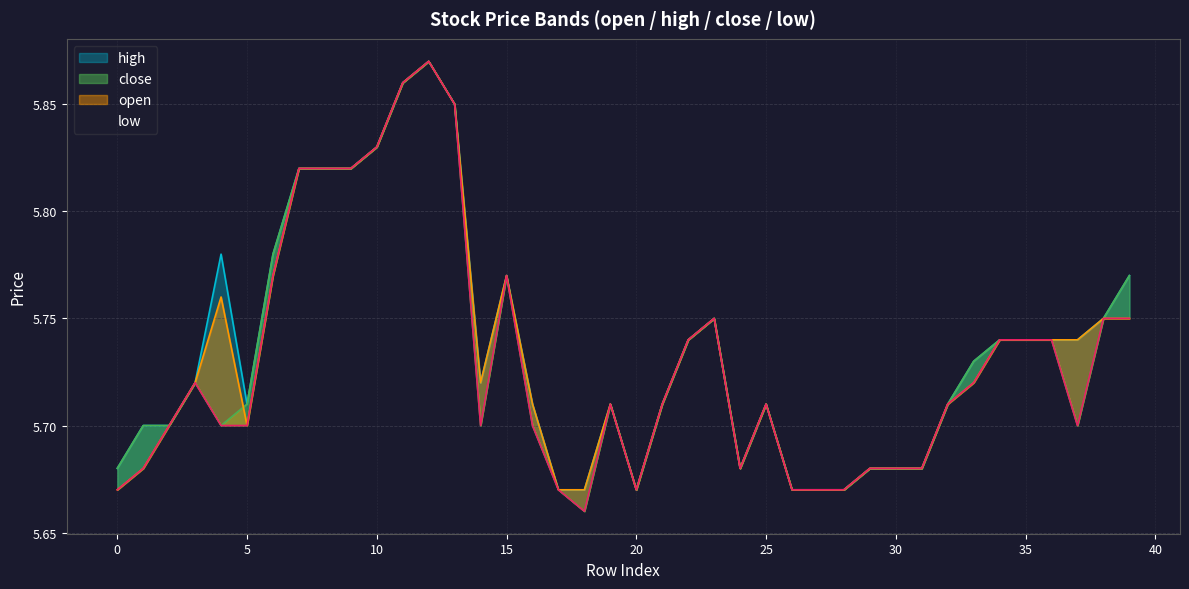

Reading left to right, extract all data points from this chart.

open: 0=5.7	1=5.7	2=5.7	3=5.7	4=5.8	5=5.7	6=5.8	7=5.8	8=5.8	9=5.8	10=5.8	11=5.9	12=5.9	13=5.8	14=5.7	15=5.8	16=5.7	17=5.7	18=5.7	19=5.7	20=5.7	21=5.7	22=5.7	23=5.8	24=5.7	25=5.7	26=5.7	27=5.7	28=5.7	29=5.7	30=5.7	31=5.7	32=5.7	33=5.7	34=5.7	35=5.7	36=5.7	37=5.7	38=5.8	39=5.8
high: 0=5.7	1=5.7	2=5.7	3=5.7	4=5.8	5=5.7	6=5.8	7=5.8	8=5.8	9=5.8	10=5.8	11=5.9	12=5.9	13=5.8	14=5.7	15=5.8	16=5.7	17=5.7	18=5.7	19=5.7	20=5.7	21=5.7	22=5.7	23=5.8	24=5.7	25=5.7	26=5.7	27=5.7	28=5.7	29=5.7	30=5.7	31=5.7	32=5.7	33=5.7	34=5.7	35=5.7	36=5.7	37=5.7	38=5.8	39=5.8
close: 0=5.7	1=5.7	2=5.7	3=5.7	4=5.7	5=5.7	6=5.8	7=5.8	8=5.8	9=5.8	10=5.8	11=5.9	12=5.9	13=5.8	14=5.7	15=5.8	16=5.7	17=5.7	18=5.7	19=5.7	20=5.7	21=5.7	22=5.7	23=5.8	24=5.7	25=5.7	26=5.7	27=5.7	28=5.7	29=5.7	30=5.7	31=5.7	32=5.7	33=5.7	34=5.7	35=5.7	36=5.7	37=5.7	38=5.8	39=5.8
low: 0=5.7	1=5.7	2=5.7	3=5.7	4=5.7	5=5.7	6=5.8	7=5.8	8=5.8	9=5.8	10=5.8	11=5.9	12=5.9	13=5.8	14=5.7	15=5.8	16=5.7	17=5.7	18=5.7	19=5.7	20=5.7	21=5.7	22=5.7	23=5.8	24=5.7	25=5.7	26=5.7	27=5.7	28=5.7	29=5.7	30=5.7	31=5.7	32=5.7	33=5.7	34=5.7	35=5.7	36=5.7	37=5.7	38=5.8	39=5.8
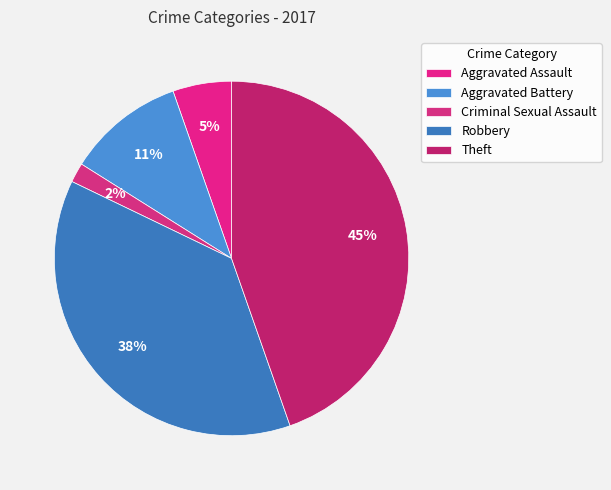

To the nearest percent, what is the difference between the largest and smallest slice percentages?

43%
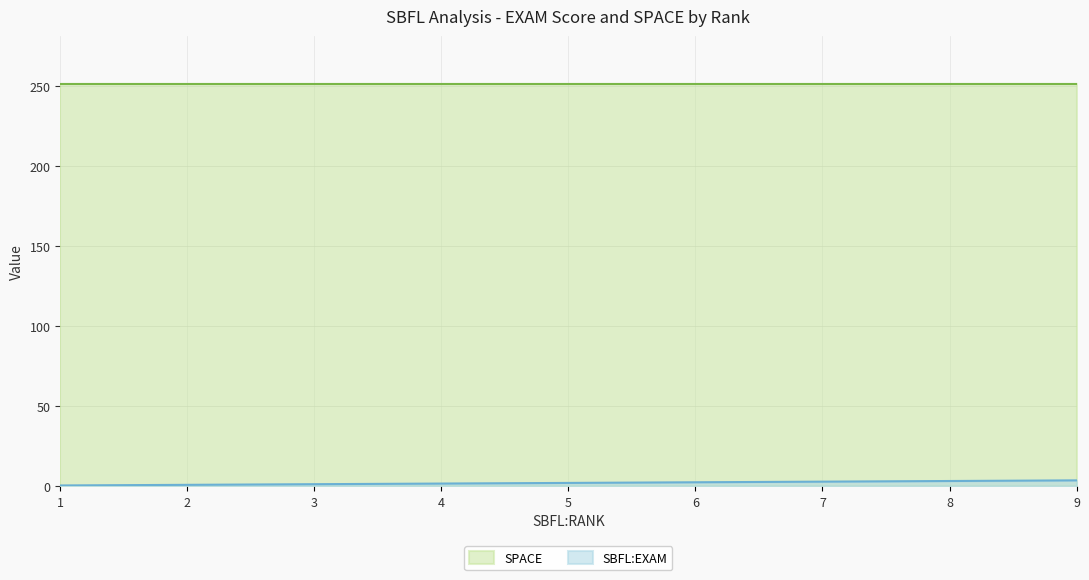

Rank the categories by value from lowest to highest.

1, 2, 3, 4, 5, 6, 7, 8, 9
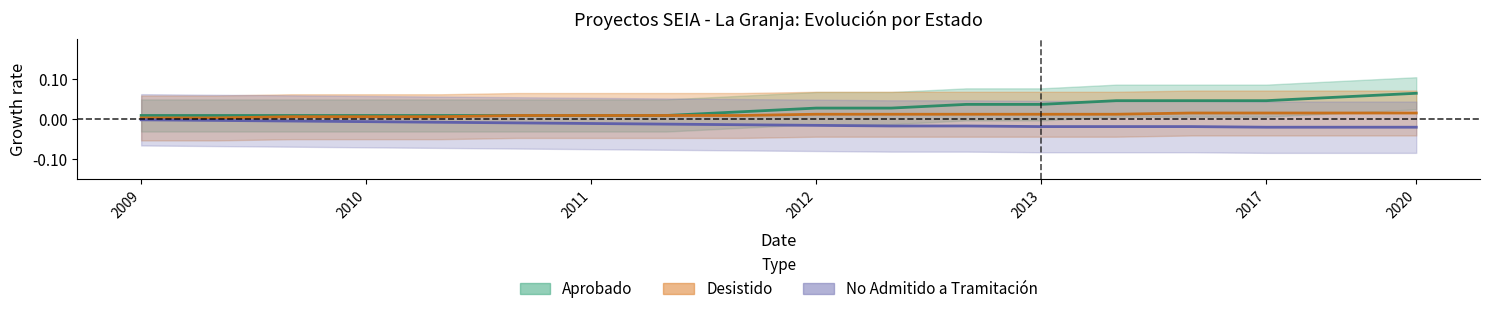

Where is No Admitido nearest to the value 0?

2009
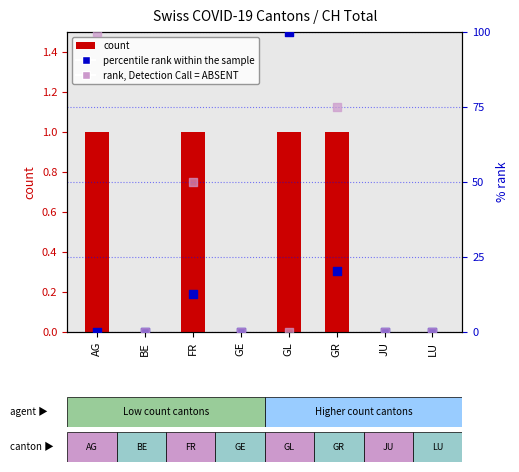

At which category is the sum across all series the highest?

AG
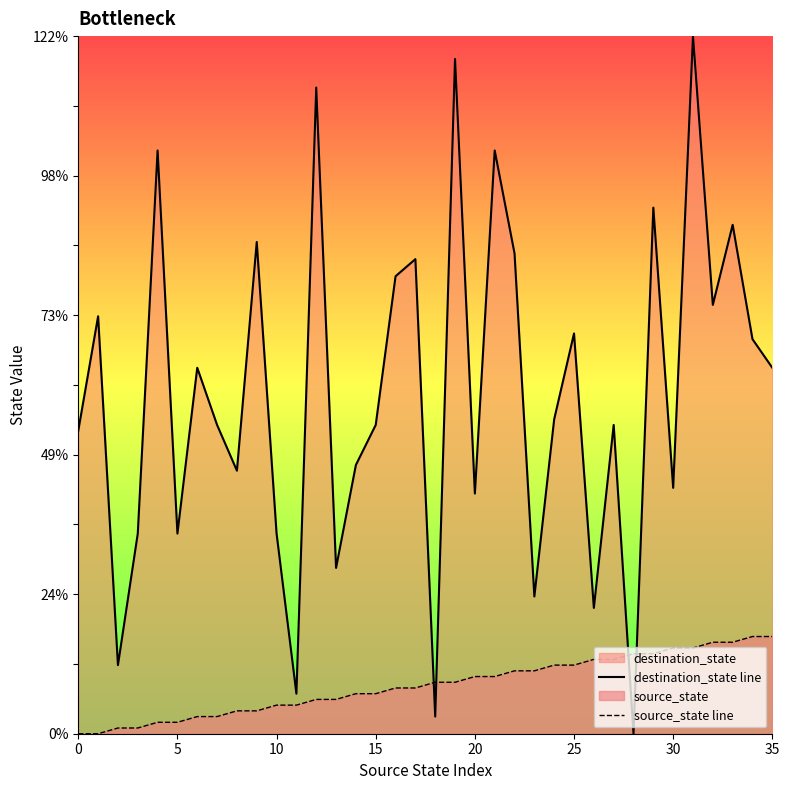

True or false: destination_state line has more than 2 interior local peaks.

True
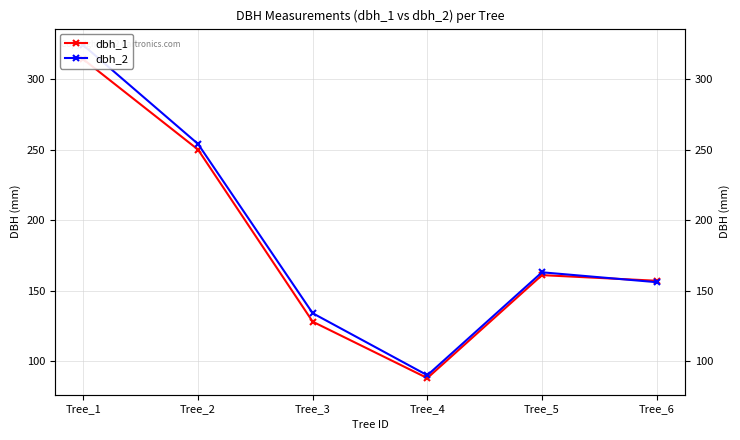

What is the value of the dbh_2 point at the 6th from the left?

156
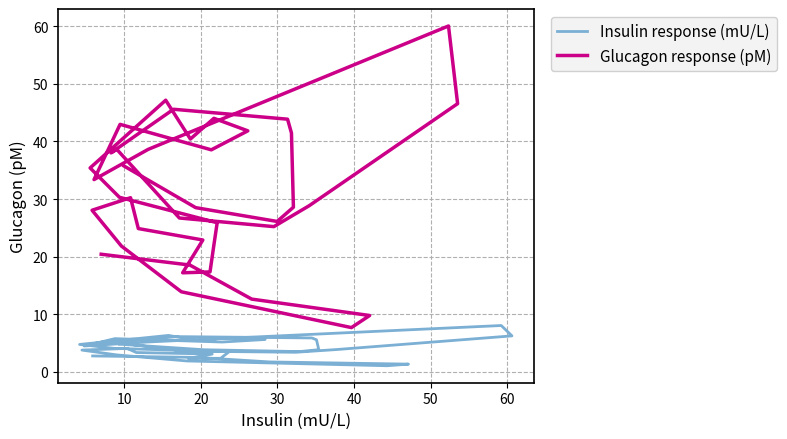

Which series has the largest total across all categories?

Glucagon response (pM)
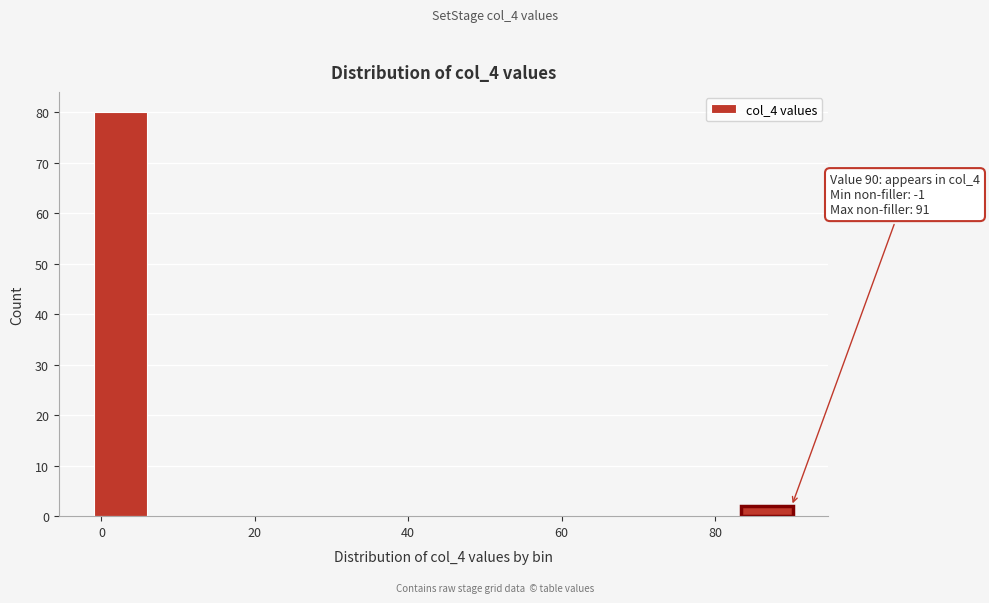

Read against the x-axis, roughly where is the centre of the tallest bar?

2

● ● ● ●

Write out the records above as a JSON list of strings, one string per line, with blank lines skipped and the pictures left out.

§ Result of this task
[
  "Reading left to right, extract all data points from this chart.",
  "open: 0=5.7\t1=5.7\t2=5.7\t3=5.7\t4=5.8\t5=5.7\t6=5.8\t7=5.8\t8=5.8\t9=5.8\t10=5.8\t11=5.9\t12=5.9\t13=5.8\t14=5.7\t15=5.8\t16=5.7\t17=5.7\t18=5.7\t19=5.7\t20=5.7\t21=5.7\t22=5.7\t23=5.8\t24=5.7\t25=5.7\t26=5.7\t27=5.7\t28=5.7\t29=5.7\t30=5.7\t31=5.7\t32=5.7\t33=5.7\t34=5.7\t35=5.7\t36=5.7\t37=5.7\t38=5.8\t39=5.8",
  "high: 0=5.7\t1=5.7\t2=5.7\t3=5.7\t4=5.8\t5=5.7\t6=5.8\t7=5.8\t8=5.8\t9=5.8\t10=5.8\t11=5.9\t12=5.9\t13=5.8\t14=5.7\t15=5.8\t16=5.7\t17=5.7\t18=5.7\t19=5.7\t20=5.7\t21=5.7\t22=5.7\t23=5.8\t24=5.7\t25=5.7\t26=5.7\t27=5.7\t28=5.7\t29=5.7\t30=5.7\t31=5.7\t32=5.7\t33=5.7\t34=5.7\t35=5.7\t36=5.7\t37=5.7\t38=5.8\t39=5.8",
  "close: 0=5.7\t1=5.7\t2=5.7\t3=5.7\t4=5.7\t5=5.7\t6=5.8\t7=5.8\t8=5.8\t9=5.8\t10=5.8\t11=5.9\t12=5.9\t13=5.8\t14=5.7\t15=5.8\t16=5.7\t17=5.7\t18=5.7\t19=5.7\t20=5.7\t21=5.7\t22=5.7\t23=5.8\t24=5.7\t25=5.7\t26=5.7\t27=5.7\t28=5.7\t29=5.7\t30=5.7\t31=5.7\t32=5.7\t33=5.7\t34=5.7\t35=5.7\t36=5.7\t37=5.7\t38=5.8\t39=5.8",
  "low: 0=5.7\t1=5.7\t2=5.7\t3=5.7\t4=5.7\t5=5.7\t6=5.8\t7=5.8\t8=5.8\t9=5.8\t10=5.8\t11=5.9\t12=5.9\t13=5.8\t14=5.7\t15=5.8\t16=5.7\t17=5.7\t18=5.7\t19=5.7\t20=5.7\t21=5.7\t22=5.7\t23=5.8\t24=5.7\t25=5.7\t26=5.7\t27=5.7\t28=5.7\t29=5.7\t30=5.7\t31=5.7\t32=5.7\t33=5.7\t34=5.7\t35=5.7\t36=5.7\t37=5.7\t38=5.8\t39=5.8",
  "To the nearest percent, what is the difference between the largest and smallest slice percentages?",
  "43%",
  "Rank the categories by value from lowest to highest.",
  "1, 2, 3, 4, 5, 6, 7, 8, 9",
  "Where is No Admitido nearest to the value 0?",
  "2009",
  "At which category is the sum across all series the highest?",
  "AG",
  "True or false: destination_state line has more than 2 interior local peaks.",
  "True",
  "What is the value of the dbh_2 point at the 6th from the left?",
  "156",
  "Which series has the largest total across all categories?",
  "Glucagon response (pM)",
  "Read against the x-axis, roughly where is the centre of the tallest bar?",
  "2"
]